Hizo una pausa momentánea, y luego rebuscó en un pequeño nicho. Extrajo una máscara de hierro y cristal ahumado, que se puso, y un par de pesados guantes de piel reforzados con acero. También había una antorcha hecha con trapos empapados en aceite. La encendió en una de las titubeantes lámparas que iluminaban el túnel.

En el fondo del nicho había una llave de latón.

Cogió la llave, y respiró hondo.

Todos los Libros de Poder tienen su naturaleza particular. El Octavo era rudo y dominante. El Grimorio Para Morirte de Risa era aficionado a poner en práctica algunas bromas mortíferas. El Placer Tántrico de Amar se tenía que mantener constantemente en agua helada. El bibliotecario conocía cada uno de los libros, y sabía muy bien cómo tratar con ellos.

Éste era diferente. Por lo general, la gente sólo veía copias de décima o duodécima generación, tan semejantes al auténtico original como el dibujo de una explosión es semejante a… bueno, a una explosión.

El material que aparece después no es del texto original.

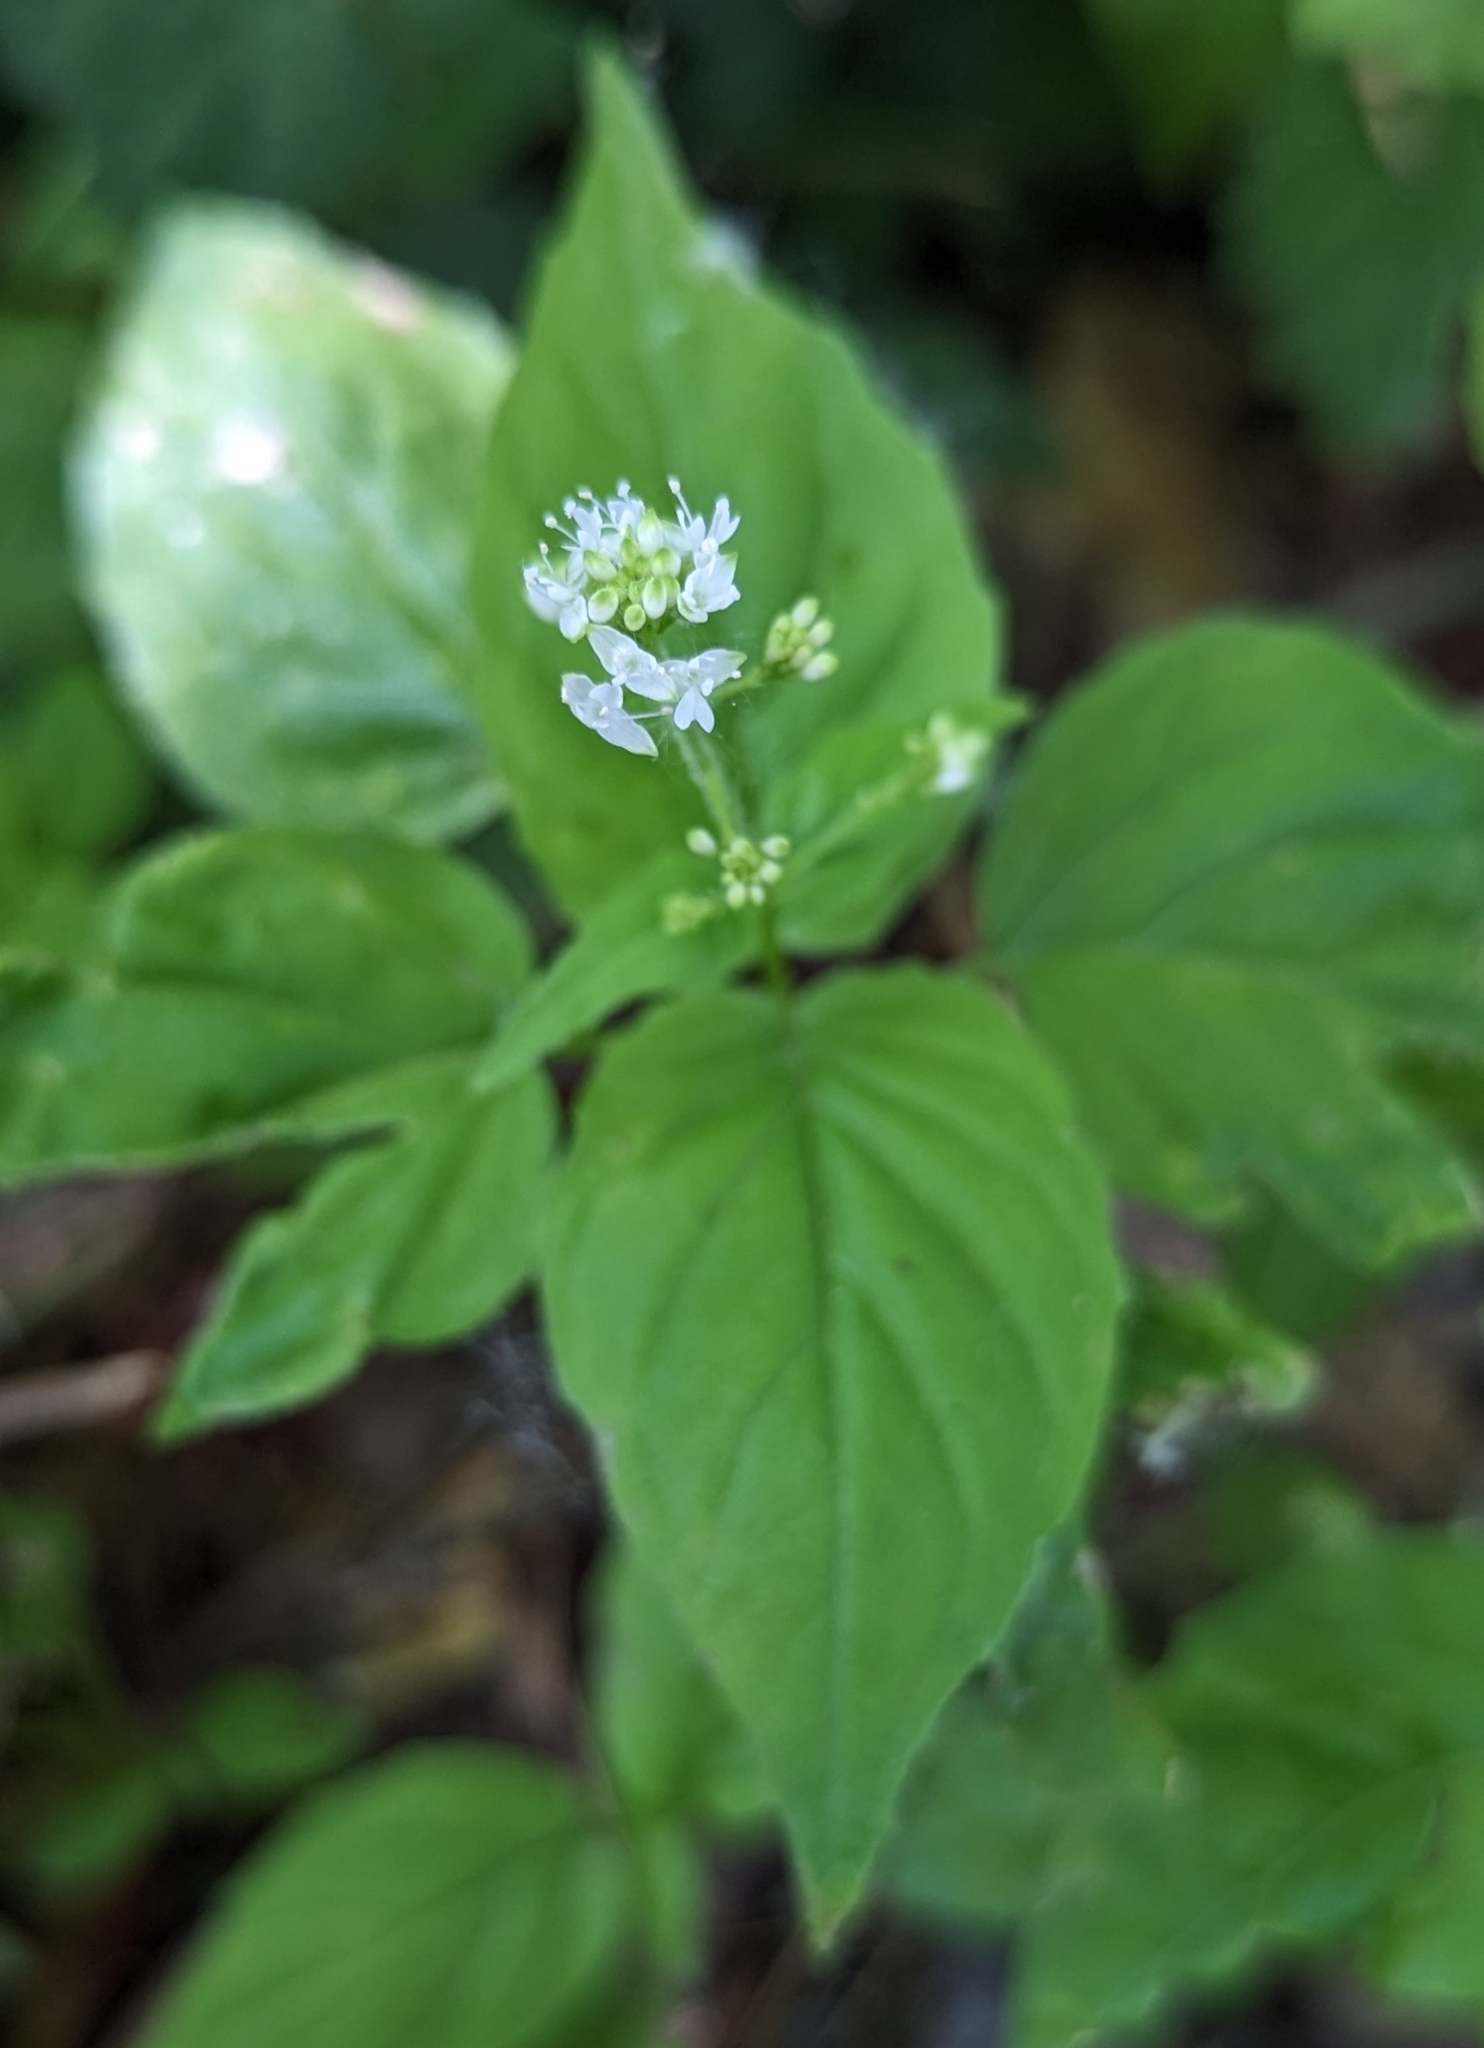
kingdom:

Éste era el libro que había absorbido la maldad pura de grafito gris del tema que trataba.

Su nombre estaba grabado en grandes letras sobre el arco, para que ni hombres ni simios lo olvidaran.

NECROTELICOMNICON.

El bibliotecario metió la llave en la cerradura y elevó una plegaria a los dioses.

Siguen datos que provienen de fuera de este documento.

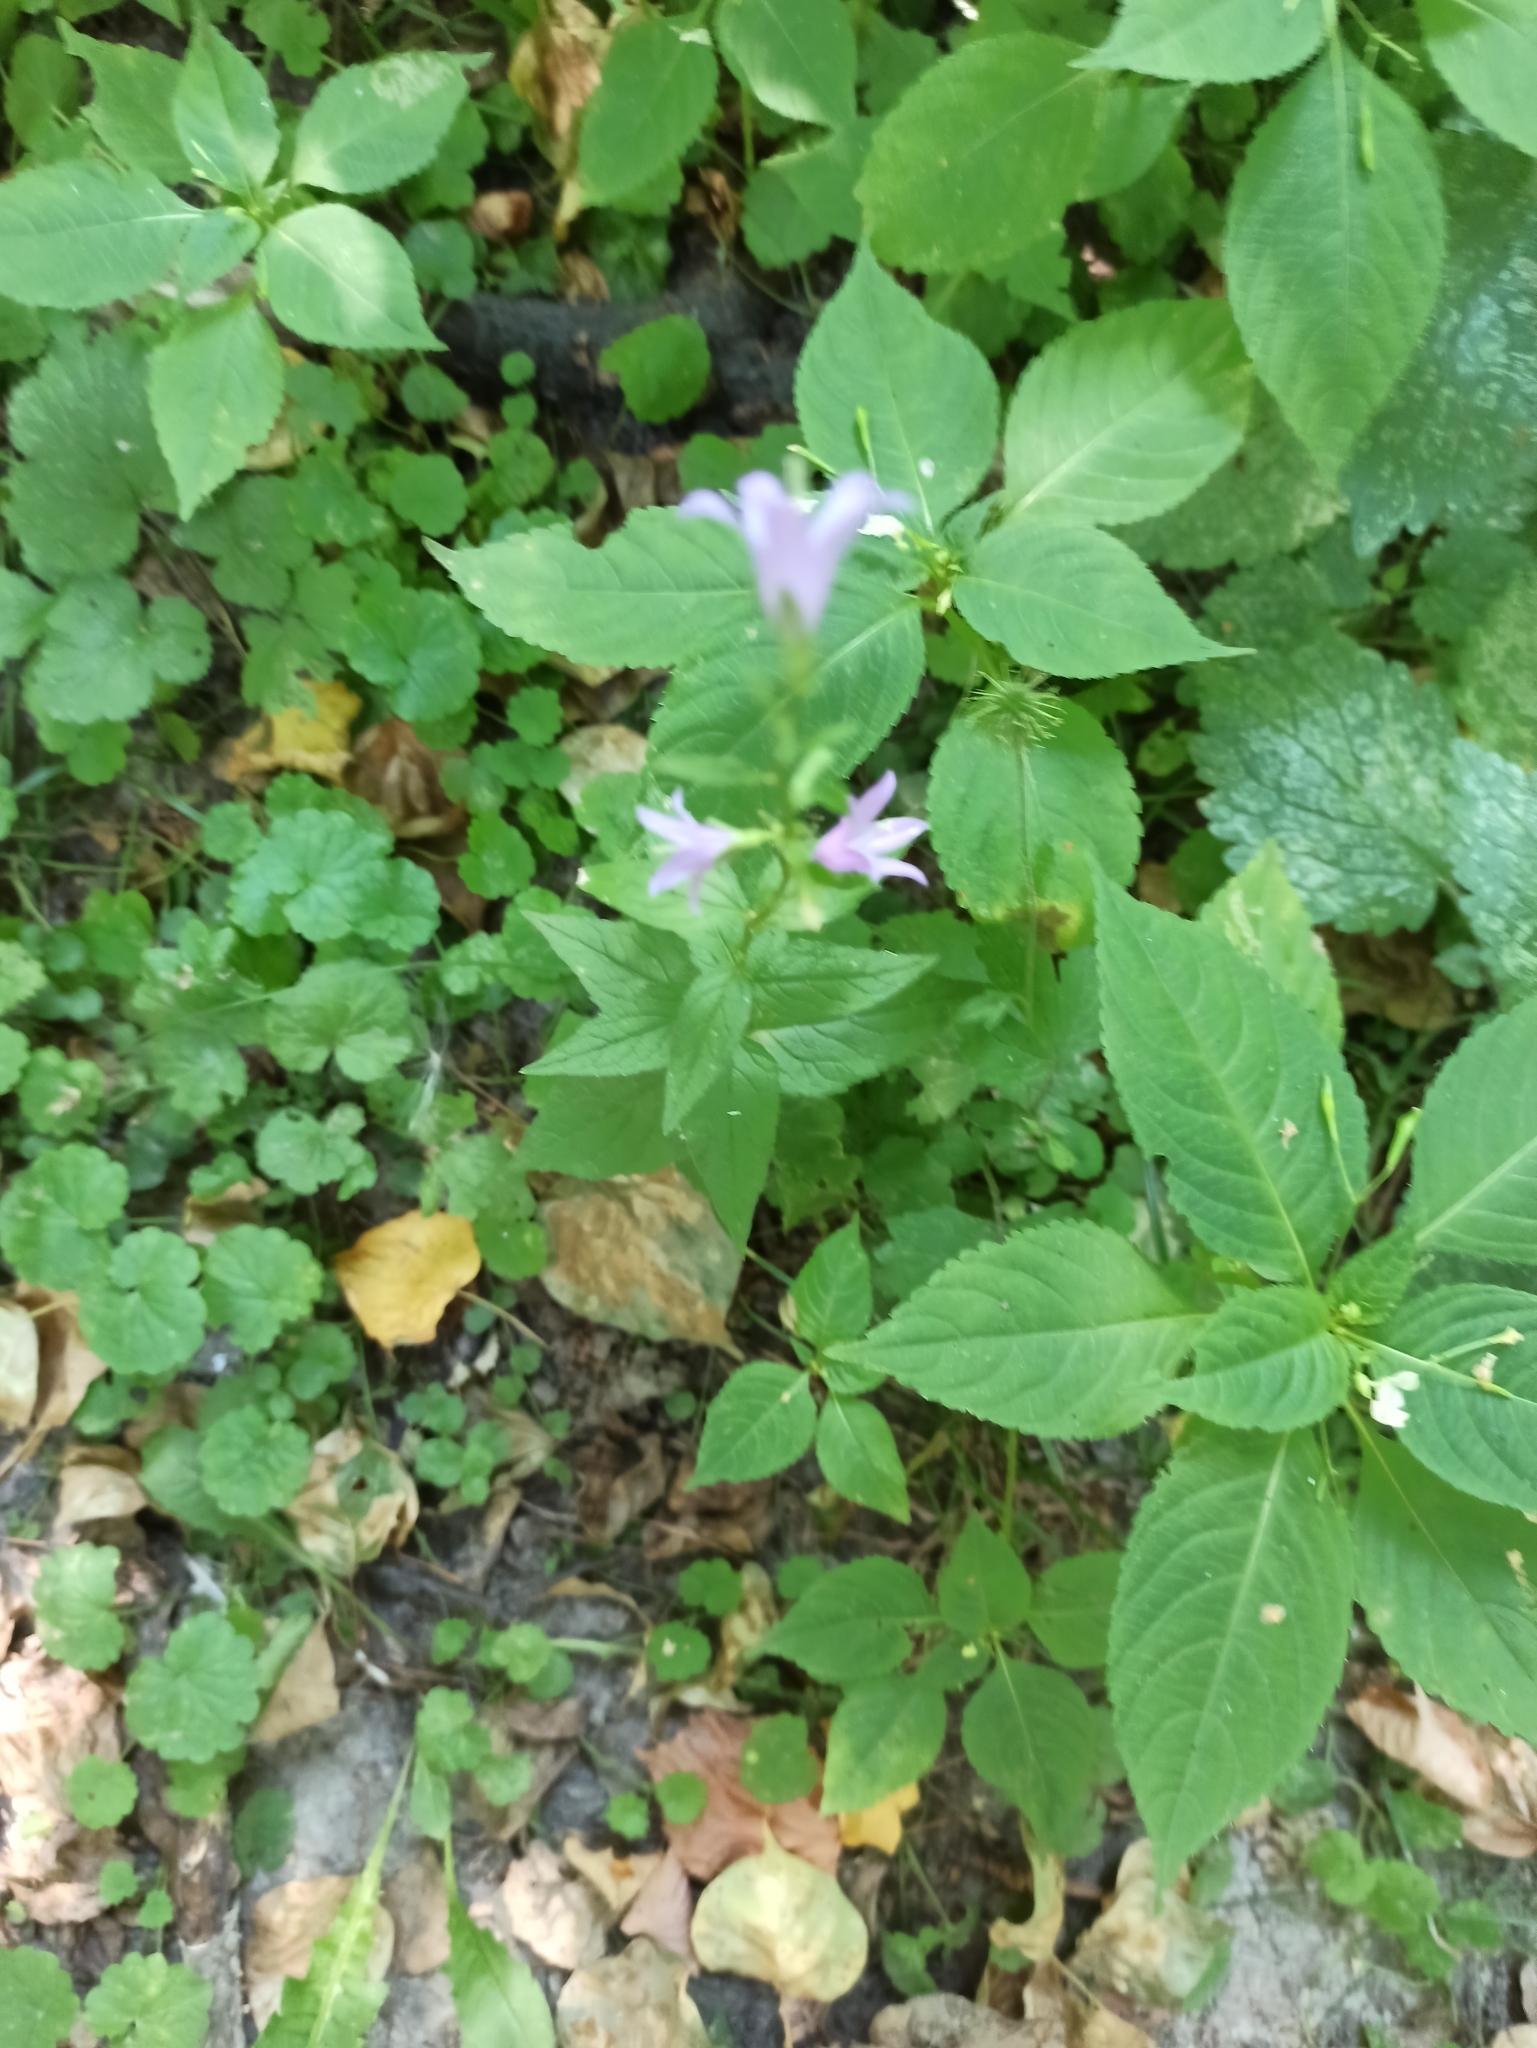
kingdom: Plantae
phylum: Tracheophyta
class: Magnoliopsida
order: Asterales
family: Campanulaceae
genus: Campanula
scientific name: Campanula latifolia
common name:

—Oook —dijo fervorosamente—. Oook.

La puerta se abrió.

En la oscuridad del interior, una cadena tintineó ligeramente.

 

—Todavía respira —dijo Víctor.

Laddie saltaba en torno a ellos, sin dejar de ladrar furiosamente.

—Supongo que deberías aflojarle la ropa, o algo por el estilo —sugirió Gaspode—. No era más que una idea —se apresuró a añadir—. Tampoco es para que me mires así. Soy un perro, ¿qué quieres que sepa?

—Parece que está bien, pero… mírale las manos —indicó Víctor—. ¿Qué demonios habrá estado intentando hacer?

—Abrir esa puerta —replicó Gaspode.

—¿Qué puerta?

—Esa de allí.

Parte de la arena de la colina se había deslizado. De la tierra surgían ahora enormes bloques de cemento. Se veían los tocones de antiguas columnas, que se alzaban en el aire como dientes fluorizados.

Entre dos de ellos había una entrada en forma de arco, tres veces tan alta como Víctor. La sellaban un par de puertas color gris claro, que o bien eran de piedra o de madera a la que los años habían dado la dureza de la piedra. Una de ellas estaba ligeramente abierta, pero la arena que había caído delante le había impedido abrirse más. En la arena había surcos frenéticos, como si alguien hubiera estado intentando apartarla a la desesperada. Ginger había querido quitarla con las manos.

—Vaya tontería, con este calor —dijo Víctor vagamente.

Paseó la mirada desde la puerta hasta el mar, y luego volvió a clavar la vista en Gaspode.

Laddie excavaba en la arena, muy excitado, y ladraba a la ranura que quedaba entre las puertas.

—¿Para qué hace eso? —preguntó Víctor, que de pronto estaba asustado—. Tiene todo el pelaje de punta. ¿Crees que puede tener una de esas misteriosas premoniciones animales sobre algo maligno?